Stored data entries:
|---|
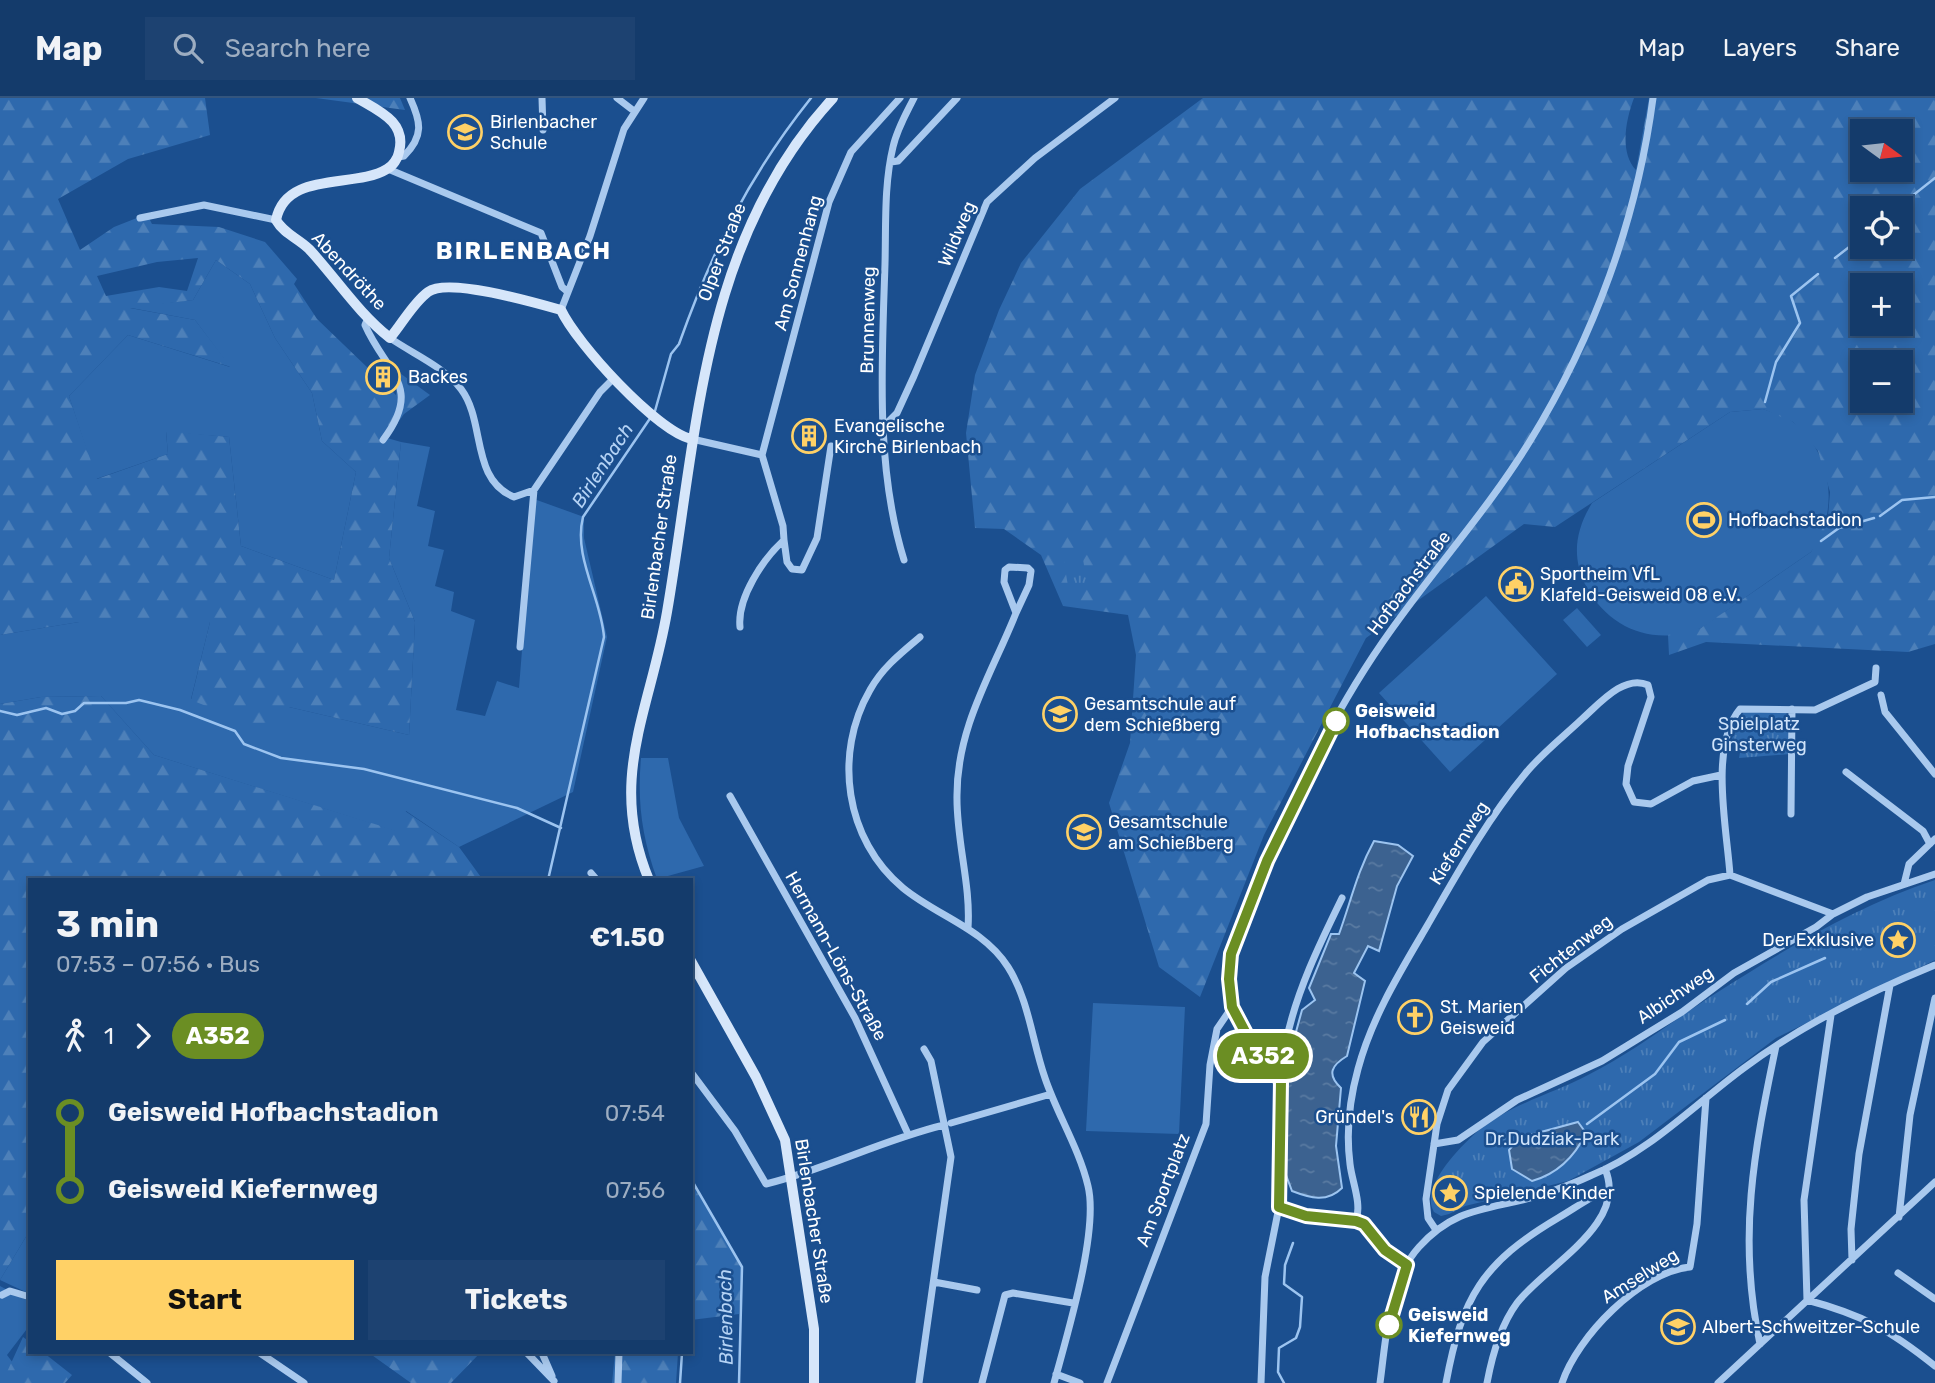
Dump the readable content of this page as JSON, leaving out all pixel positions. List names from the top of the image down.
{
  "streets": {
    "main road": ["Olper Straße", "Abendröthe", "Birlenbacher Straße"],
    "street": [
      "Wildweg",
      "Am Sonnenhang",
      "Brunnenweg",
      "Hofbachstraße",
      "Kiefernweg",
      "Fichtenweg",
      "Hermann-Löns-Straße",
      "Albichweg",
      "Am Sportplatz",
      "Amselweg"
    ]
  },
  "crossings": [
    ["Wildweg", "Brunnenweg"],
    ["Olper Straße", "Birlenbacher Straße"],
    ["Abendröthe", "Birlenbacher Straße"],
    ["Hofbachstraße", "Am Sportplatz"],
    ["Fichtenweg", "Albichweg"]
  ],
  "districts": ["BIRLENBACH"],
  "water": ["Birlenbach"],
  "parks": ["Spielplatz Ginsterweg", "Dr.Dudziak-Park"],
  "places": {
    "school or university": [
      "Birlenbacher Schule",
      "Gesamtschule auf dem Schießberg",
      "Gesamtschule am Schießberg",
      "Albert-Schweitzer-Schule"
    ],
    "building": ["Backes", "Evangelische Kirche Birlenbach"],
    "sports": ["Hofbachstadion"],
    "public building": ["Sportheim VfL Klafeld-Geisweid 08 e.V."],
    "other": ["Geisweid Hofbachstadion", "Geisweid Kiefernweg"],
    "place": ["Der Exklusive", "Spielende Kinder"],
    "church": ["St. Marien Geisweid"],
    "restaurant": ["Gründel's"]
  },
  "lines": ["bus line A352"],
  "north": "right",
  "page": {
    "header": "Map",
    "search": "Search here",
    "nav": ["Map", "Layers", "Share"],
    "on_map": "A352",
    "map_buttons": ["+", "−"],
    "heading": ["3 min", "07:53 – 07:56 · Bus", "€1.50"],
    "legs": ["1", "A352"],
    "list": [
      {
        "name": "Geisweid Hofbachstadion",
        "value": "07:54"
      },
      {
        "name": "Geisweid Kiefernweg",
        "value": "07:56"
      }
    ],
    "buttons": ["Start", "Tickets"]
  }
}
|---|
Your task: Give the preceding data back exactly, minus every picture.

Your response:
Dump the readable content of this page as JSON, leaving out all pixel positions. List names from the top of the image down.
{
  "streets": {
    "main road": ["Olper Straße", "Abendröthe", "Birlenbacher Straße"],
    "street": [
      "Wildweg",
      "Am Sonnenhang",
      "Brunnenweg",
      "Hofbachstraße",
      "Kiefernweg",
      "Fichtenweg",
      "Hermann-Löns-Straße",
      "Albichweg",
      "Am Sportplatz",
      "Amselweg"
    ]
  },
  "crossings": [
    ["Wildweg", "Brunnenweg"],
    ["Olper Straße", "Birlenbacher Straße"],
    ["Abendröthe", "Birlenbacher Straße"],
    ["Hofbachstraße", "Am Sportplatz"],
    ["Fichtenweg", "Albichweg"]
  ],
  "districts": ["BIRLENBACH"],
  "water": ["Birlenbach"],
  "parks": ["Spielplatz Ginsterweg", "Dr.Dudziak-Park"],
  "places": {
    "school or university": [
      "Birlenbacher Schule",
      "Gesamtschule auf dem Schießberg",
      "Gesamtschule am Schießberg",
      "Albert-Schweitzer-Schule"
    ],
    "building": ["Backes", "Evangelische Kirche Birlenbach"],
    "sports": ["Hofbachstadion"],
    "public building": ["Sportheim VfL Klafeld-Geisweid 08 e.V."],
    "other": ["Geisweid Hofbachstadion", "Geisweid Kiefernweg"],
    "place": ["Der Exklusive", "Spielende Kinder"],
    "church": ["St. Marien Geisweid"],
    "restaurant": ["Gründel's"]
  },
  "lines": ["bus line A352"],
  "north": "right",
  "page": {
    "header": "Map",
    "search": "Search here",
    "nav": ["Map", "Layers", "Share"],
    "on_map": "A352",
    "map_buttons": ["+", "−"],
    "heading": ["3 min", "07:53 – 07:56 · Bus", "€1.50"],
    "legs": ["1", "A352"],
    "list": [
      {
        "name": "Geisweid Hofbachstadion",
        "value": "07:54"
      },
      {
        "name": "Geisweid Kiefernweg",
        "value": "07:56"
      }
    ],
    "buttons": ["Start", "Tickets"]
  }
}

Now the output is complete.